On Wednesday, the Indian Treaty Room at the Eisenhower Executive Office Building became a showcase for the Office of Personnel Management’s initiative to attract the best talent in science, technology engineering and math to Federal service.

This “Datapalooza” was part of a celebration of the incredible work Federal STEM employees do now, and it was also a look to the future as we work to fulfill the President’s vision of growing a diverse, engaged and talented STEM workforce for the future.

Our team leaders here at OPM have forged an amazing partnership with Federal employees from across government and from the private sector. The idea was to find ways to use OPM’s valuable data to understand our current STEM workforce and to provide the tools and resources managers need to help them attract and recruit new STEM talent.
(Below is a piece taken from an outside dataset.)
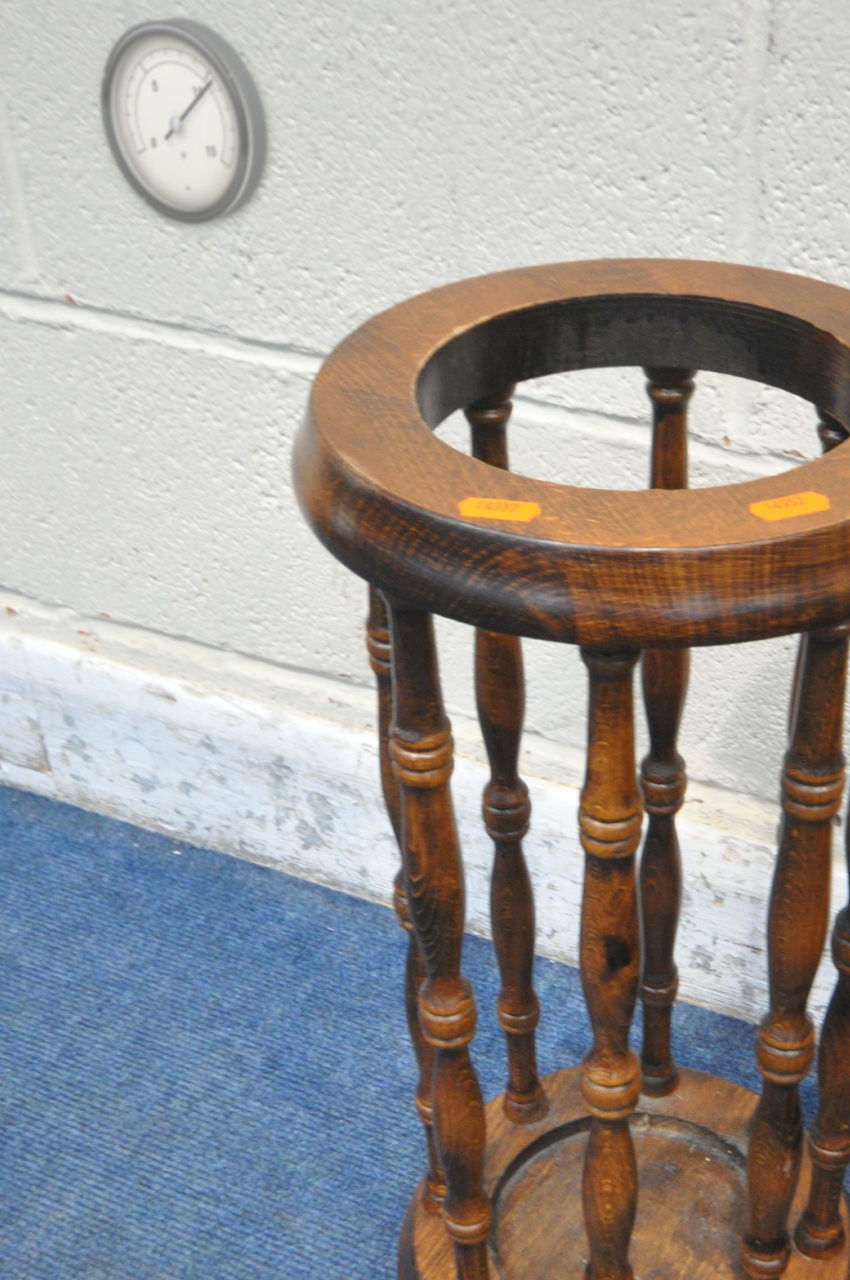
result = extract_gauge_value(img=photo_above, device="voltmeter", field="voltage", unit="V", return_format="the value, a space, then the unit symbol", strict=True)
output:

This work is so exciting and so important. Let me tell you about just a couple of the projects.

Ray Parr, OPM’s data guru in our Office of Diversity and Inclusion, developed a heat map that shows where our STEM applicants are coming from. His map showed us that the four states contributing the most applicants for Federal STEM jobs are Maryland, Virginia, California and Texas. And, his team produced an applicant dashboard that provides insights into the interests and experiences of job applicants.
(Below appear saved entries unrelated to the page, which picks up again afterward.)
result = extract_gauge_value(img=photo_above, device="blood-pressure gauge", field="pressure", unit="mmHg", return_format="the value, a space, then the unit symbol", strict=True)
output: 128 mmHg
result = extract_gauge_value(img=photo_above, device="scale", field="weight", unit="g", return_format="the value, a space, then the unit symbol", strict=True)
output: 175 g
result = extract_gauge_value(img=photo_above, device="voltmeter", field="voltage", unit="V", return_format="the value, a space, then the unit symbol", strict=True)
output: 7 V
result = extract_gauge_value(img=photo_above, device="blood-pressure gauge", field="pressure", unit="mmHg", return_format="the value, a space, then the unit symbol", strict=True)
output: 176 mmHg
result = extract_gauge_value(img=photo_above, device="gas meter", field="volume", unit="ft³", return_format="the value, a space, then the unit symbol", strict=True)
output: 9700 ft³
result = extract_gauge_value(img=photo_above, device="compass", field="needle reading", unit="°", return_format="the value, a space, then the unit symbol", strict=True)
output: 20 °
At another demonstration, Gary Lukowski, who manages our Data Analysis Group, enhanced the rich data from OPM’s Fedscope with charts and graphs to illustrate the relationships between STEM employees and their agencies. This kind of information will help hiring managers predict trends in the Federal STEM workforce.

We at OPM know that the Federal government is in competition with the private, non-profit and academic sectors for key STEM personnel. One way that OPM, OMB and the White House Office of Science and Technology Policy are working together to close skills gaps is to remind agencies about some pay flexibilities that can help attract the best talent.
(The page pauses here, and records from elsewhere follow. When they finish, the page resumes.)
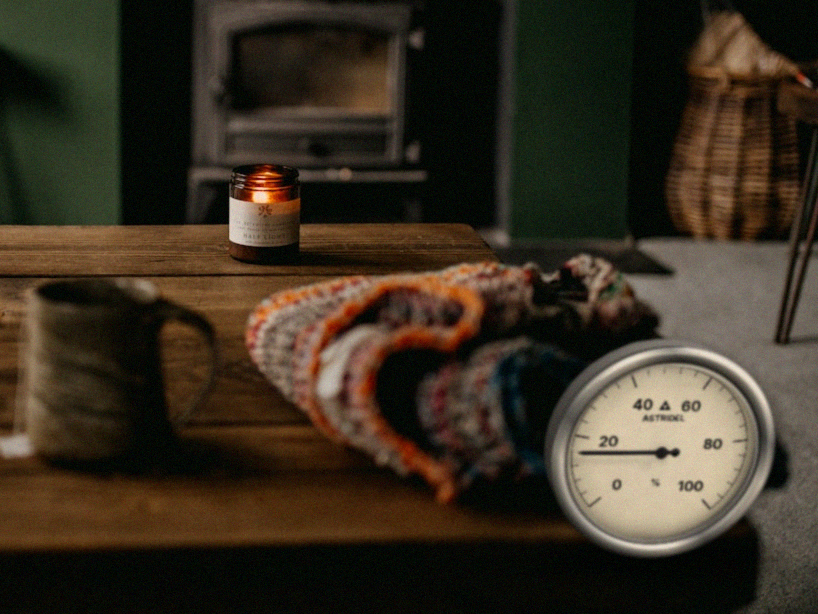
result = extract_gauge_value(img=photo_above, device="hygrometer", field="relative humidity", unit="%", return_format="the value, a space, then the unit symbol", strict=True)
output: 16 %
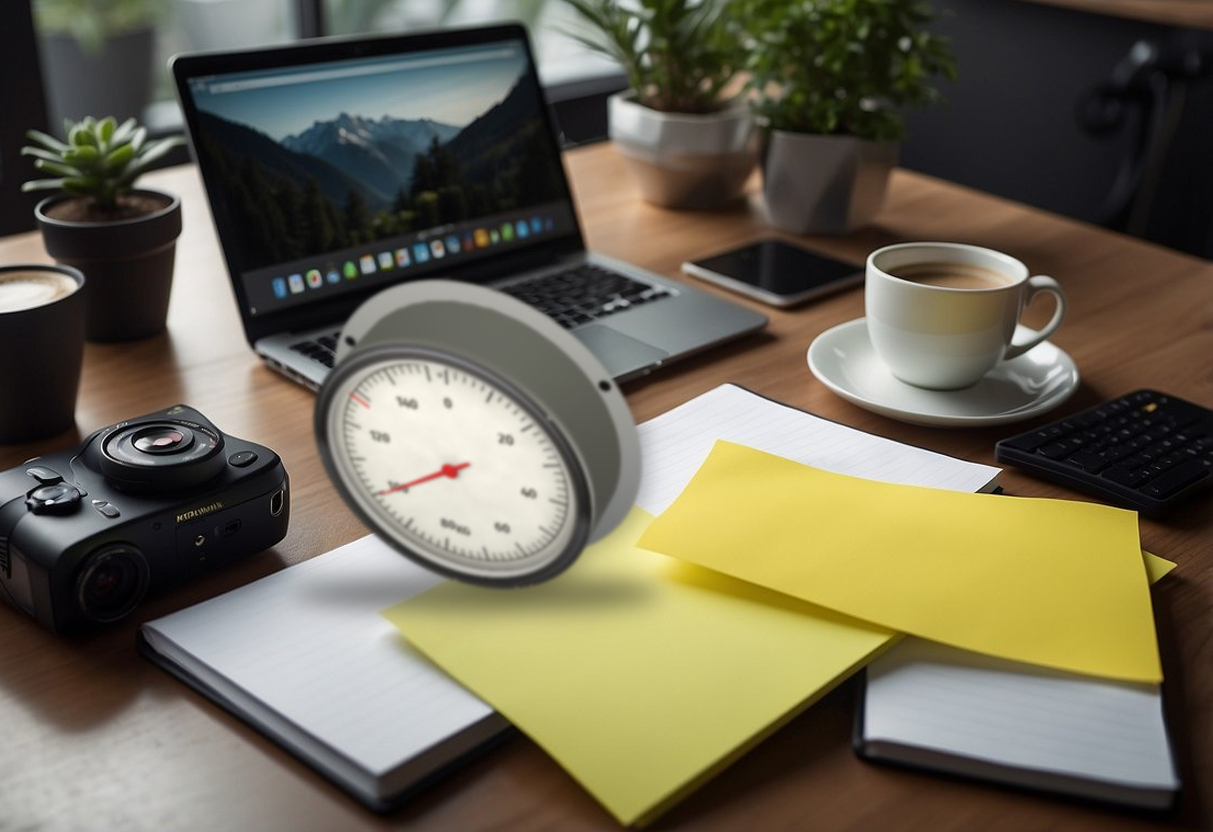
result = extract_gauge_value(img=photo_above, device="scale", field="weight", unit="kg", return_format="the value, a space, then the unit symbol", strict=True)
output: 100 kg
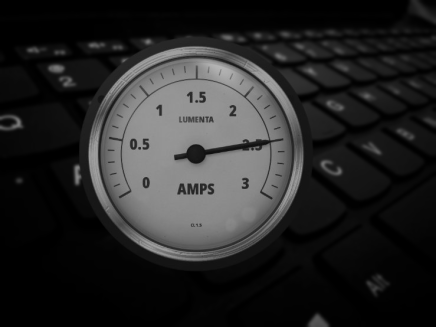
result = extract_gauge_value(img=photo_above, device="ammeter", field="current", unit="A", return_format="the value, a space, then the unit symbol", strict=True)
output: 2.5 A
As we say in the Critical Position Pay Authority Memorandum for Chief Human Capital Officer, the critical position pay authority is a potentially underutilized flexibility that can support our efforts. We are encouraging agencies with mission critical STEM positions to better educate agency staff about this opportunity.

Go to the Pay and Leave Flexibilities for Recruitment and Retention Fact Sheet and the Students, Recent Graduates, and Pathways Fact Sheet for additional information on applying to and recruiting for Federal STEM positions.

This exciting STEM event was just the beginning. I am committed to making sure that together with our partners across government, OPM will continue to innovate and expand the tools and resources we provide agencies so they can bring on board the best talent possible to serve the American people.

Director Arculeta looks at one of the projects on display on a large screen on the wall with data displayed during STEM Day. She is surrounded by a large group of approximately 10 people all facing toward the screen.